▶ _Tasks to perform_
(1) List the actions the researchers took on their hot-mixed concrete samples to show how Roman concrete endures, according to the Roman concrete text.
(2) In the Roman concrete text, how long did the cracks in the hot-mixed samples take to heal completely?
(3) Reproduce the part of the Roman concrete text that begins at the words "The lime clasts" and stops after "with calcite-filled fissures.".

▶ _Text section_
-=-=-
The lime clasts generate a particularly brittle nanoparticulate architecture during the hot mixing process, resulting in a readily broken and reactive calcium source, which, as the team hypothesized, could provide important self-healing activity. When microscopic cracks emerge within the concrete, they preferentially travel through the high-surface-area lime clasts. This substance can then react with water to form a calcium-saturated solution, which can recrystallize as calcium carbonate and quickly fill the fracture, or it can combine with pozzolanic materials to reinforce the composite material even further. Because these processes occur spontaneously, they automatically mend the gaps before they propagate. Previous evidence for this notion came from the investigation of additional Roman concrete samples with calcite-filled fissures.
To demonstrate that this was the process responsible for the endurance of Roman concrete, the researchers created samples of hot-mixed concrete that included both ancient and modern formulations, broke them purposefully, and then flowed water through the cracks. Within two weeks, the cracks had healed completely and the water could no longer flow. A comparable piece of quicklime-free concrete never healed, and the water just continued to flow through the sample. Following the success of these experiments, the team is trying to commercialize this improved cement material.
-=-=-
▶ _Data shown_

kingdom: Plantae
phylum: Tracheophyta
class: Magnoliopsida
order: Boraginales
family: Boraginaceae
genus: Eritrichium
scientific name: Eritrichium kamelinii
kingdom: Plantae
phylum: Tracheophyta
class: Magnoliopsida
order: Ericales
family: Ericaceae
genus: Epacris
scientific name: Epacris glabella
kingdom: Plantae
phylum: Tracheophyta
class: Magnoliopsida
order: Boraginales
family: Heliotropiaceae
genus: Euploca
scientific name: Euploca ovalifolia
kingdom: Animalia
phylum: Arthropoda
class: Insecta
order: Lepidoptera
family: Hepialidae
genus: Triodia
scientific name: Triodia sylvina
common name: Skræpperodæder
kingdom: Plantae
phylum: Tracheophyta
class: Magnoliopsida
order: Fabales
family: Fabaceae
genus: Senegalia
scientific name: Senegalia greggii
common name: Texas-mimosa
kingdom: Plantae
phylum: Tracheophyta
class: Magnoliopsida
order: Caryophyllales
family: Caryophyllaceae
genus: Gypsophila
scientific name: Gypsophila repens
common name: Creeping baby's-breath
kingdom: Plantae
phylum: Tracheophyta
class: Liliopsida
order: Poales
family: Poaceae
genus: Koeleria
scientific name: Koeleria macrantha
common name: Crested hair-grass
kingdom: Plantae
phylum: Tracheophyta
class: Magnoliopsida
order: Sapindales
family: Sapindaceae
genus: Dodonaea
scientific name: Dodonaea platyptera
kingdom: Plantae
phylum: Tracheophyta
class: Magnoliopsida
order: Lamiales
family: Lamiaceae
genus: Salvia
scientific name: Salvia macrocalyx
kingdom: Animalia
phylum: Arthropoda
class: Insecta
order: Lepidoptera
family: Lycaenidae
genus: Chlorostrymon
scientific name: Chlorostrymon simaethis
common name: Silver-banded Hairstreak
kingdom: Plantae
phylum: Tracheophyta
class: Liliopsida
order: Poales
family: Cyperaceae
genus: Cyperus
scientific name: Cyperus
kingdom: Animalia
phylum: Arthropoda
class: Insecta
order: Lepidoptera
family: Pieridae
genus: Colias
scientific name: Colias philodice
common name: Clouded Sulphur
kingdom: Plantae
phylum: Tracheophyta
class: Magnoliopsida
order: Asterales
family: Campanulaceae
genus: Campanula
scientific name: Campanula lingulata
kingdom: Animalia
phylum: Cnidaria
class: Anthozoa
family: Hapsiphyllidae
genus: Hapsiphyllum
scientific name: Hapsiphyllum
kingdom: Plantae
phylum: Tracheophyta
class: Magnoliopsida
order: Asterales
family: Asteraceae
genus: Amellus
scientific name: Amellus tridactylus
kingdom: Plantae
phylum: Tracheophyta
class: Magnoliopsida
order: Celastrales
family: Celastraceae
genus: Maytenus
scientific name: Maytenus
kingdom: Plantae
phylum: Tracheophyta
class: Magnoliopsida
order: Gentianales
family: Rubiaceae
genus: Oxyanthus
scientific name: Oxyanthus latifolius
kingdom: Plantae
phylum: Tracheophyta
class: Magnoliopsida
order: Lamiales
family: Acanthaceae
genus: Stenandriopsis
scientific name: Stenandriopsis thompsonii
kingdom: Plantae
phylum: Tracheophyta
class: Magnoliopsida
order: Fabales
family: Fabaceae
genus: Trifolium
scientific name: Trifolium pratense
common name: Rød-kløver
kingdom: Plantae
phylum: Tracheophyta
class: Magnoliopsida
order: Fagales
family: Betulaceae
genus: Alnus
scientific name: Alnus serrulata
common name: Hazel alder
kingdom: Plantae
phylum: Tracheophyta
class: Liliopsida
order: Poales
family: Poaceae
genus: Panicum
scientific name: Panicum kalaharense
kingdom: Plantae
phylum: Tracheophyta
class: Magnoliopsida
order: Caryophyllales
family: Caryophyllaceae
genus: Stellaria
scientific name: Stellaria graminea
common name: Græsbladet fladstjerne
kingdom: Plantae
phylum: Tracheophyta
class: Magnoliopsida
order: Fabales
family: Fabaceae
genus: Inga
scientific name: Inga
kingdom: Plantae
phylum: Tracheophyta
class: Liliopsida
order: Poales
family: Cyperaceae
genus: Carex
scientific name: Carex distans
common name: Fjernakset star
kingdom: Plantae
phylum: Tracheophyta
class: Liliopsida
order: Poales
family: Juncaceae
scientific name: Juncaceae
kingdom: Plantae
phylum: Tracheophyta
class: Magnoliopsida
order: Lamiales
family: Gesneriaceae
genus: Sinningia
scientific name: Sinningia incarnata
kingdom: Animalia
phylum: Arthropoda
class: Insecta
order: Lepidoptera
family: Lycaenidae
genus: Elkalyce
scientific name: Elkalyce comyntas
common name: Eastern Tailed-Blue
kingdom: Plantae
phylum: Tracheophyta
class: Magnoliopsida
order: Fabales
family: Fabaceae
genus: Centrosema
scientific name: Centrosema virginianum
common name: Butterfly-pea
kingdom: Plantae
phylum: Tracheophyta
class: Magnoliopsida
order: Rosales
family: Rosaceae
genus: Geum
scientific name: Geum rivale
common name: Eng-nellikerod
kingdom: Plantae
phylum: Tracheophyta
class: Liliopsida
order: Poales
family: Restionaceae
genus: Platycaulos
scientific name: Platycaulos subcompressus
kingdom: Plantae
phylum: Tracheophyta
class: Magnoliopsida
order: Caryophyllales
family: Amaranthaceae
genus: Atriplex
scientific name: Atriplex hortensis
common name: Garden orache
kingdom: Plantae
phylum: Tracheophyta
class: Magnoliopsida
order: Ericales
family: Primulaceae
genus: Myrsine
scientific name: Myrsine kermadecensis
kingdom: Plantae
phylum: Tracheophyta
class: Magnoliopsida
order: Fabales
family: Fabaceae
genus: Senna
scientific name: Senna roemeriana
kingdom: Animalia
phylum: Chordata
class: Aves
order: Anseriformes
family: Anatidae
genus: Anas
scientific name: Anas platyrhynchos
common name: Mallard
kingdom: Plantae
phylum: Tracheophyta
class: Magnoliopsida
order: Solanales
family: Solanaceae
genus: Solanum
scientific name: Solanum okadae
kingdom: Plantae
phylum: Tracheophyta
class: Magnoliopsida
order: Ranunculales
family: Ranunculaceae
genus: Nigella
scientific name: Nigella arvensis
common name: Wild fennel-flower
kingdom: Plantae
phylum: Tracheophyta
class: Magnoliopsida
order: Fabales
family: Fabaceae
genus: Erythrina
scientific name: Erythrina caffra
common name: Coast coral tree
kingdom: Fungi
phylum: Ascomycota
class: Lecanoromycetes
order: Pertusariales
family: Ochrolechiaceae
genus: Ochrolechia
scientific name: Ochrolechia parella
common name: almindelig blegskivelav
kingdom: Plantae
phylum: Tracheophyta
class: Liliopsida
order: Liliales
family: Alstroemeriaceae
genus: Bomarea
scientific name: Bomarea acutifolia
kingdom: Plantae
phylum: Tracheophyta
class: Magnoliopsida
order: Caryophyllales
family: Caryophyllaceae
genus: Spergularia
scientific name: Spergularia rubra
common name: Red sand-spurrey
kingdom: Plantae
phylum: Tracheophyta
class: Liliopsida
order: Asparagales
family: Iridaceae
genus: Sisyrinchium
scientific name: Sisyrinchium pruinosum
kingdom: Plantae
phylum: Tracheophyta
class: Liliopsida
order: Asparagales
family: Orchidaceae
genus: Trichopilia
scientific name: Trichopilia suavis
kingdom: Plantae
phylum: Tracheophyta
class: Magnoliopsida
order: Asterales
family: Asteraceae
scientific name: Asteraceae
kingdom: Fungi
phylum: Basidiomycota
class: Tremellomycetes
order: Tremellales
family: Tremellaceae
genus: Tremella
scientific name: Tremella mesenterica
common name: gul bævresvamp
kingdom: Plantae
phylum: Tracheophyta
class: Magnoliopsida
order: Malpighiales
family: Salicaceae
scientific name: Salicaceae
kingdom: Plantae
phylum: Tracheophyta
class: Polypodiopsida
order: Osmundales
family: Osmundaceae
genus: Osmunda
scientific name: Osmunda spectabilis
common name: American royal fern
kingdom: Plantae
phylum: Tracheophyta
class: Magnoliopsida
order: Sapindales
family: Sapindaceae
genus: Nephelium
-=-=-
▶ _Task-by-task answers_
(1)
1. They created samples of hot-mixed concrete that included both ancient and modern formulations.
2. They broke the samples purposefully.
3. They flowed water through the cracks.

(2) Within two weeks.

(3)
The lime clasts generate a particularly brittle nanoparticulate architecture during the hot mixing process, resulting in a readily broken and reactive calcium source, which, as the team hypothesized, could provide important self-healing activity. When microscopic cracks emerge within the concrete, they preferentially travel through the high-surface-area lime clasts. This substance can then react with water to form a calcium-saturated solution, which can recrystallize as calcium carbonate and quickly fill the fracture, or it can combine with pozzolanic materials to reinforce the composite material even further. Because these processes occur spontaneously, they automatically mend the gaps before they propagate. Previous evidence for this notion came from the investigation of additional Roman concrete samples with calcite-filled fissures.